August 3, 2016

Darwin in Verse

You know Charles Darwin as the author of On the Origin of Species, a book that launched a scientific revolution - and still causes arguments with some people for introducing evolution.

He was a writer. He labored over that book and withheld it from publication until the time when another naturalist, Alfred Russel Wallace, independently reached the same conclusions.

He also kept a diary that’s actually interesting to read.

“On the one hand he was trying to write very, very accurately,” says Darwin’s great-great-granddaughter (and Oxford poetry professor) Ruth Padel. “And on the other hand he was trying to write vividly, to convey his own enthusiasm for what he was seeing.”

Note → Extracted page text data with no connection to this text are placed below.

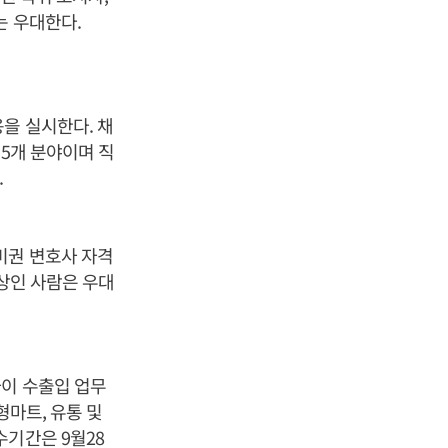
는 우대한다.
을 실시한다. 채
 5개 분야이며 직
.
미권 변호사 자격
이상인 사람은 우대
사이 수출입 업무
형마트, 유통 및
수기간은 9월28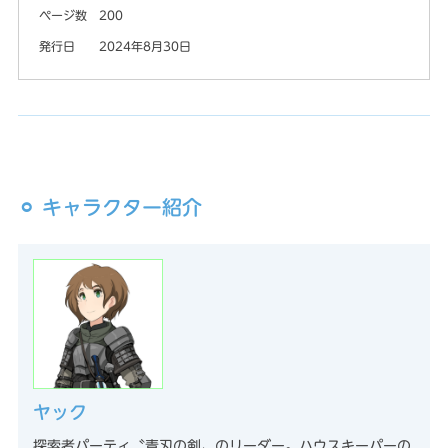
ページ数
200
発行日
2024年8月30日
⚪︎ キャラクター紹介
ヤック
探索者パーティ〝青刃の剣〟のリーダー。ハウスキーパーの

She was fascinated by her ancestor’s artistic soul, more than his scientific mind and it inspired her to write a biography of Darwin entirely in verse.

How would Charles darwin have felt about the book? Darwin wrote, “If I had to live my life again, I would have made a rule to read some poetry and listen to some music at least once every week.”

Charles Darwin was born in 1809. He lost his mother at the age of eight and repressed all memory of her.

His five-year voyage on H.M.S. Beagle, when he was in his twenties, changed his life. When he returned home, he began publishing his findings and working privately on the groundbreaking theories about the development of animal species, including human beings., and he made a nervous proposal to his cousin Emma.


Darwin: A Life in Poems  is an interpretation of the life and work of Charles Darwin by Ruth Padel.

Charles and Emma

More than his work as a naturalist, she focuses on his marriage to Emma and their ten children.

His theories came between Charles and Emma because of the differences between her deep Christian faith and his increasing religious doubt. The death of three of their children made those differences more severe.

Although Darwin didn't really use the expression "survival of the fittest," Padel sees Darwin's views on death and extinction as nature’s way of developing new species. But, for his wife, death was a prelude to the afterlife.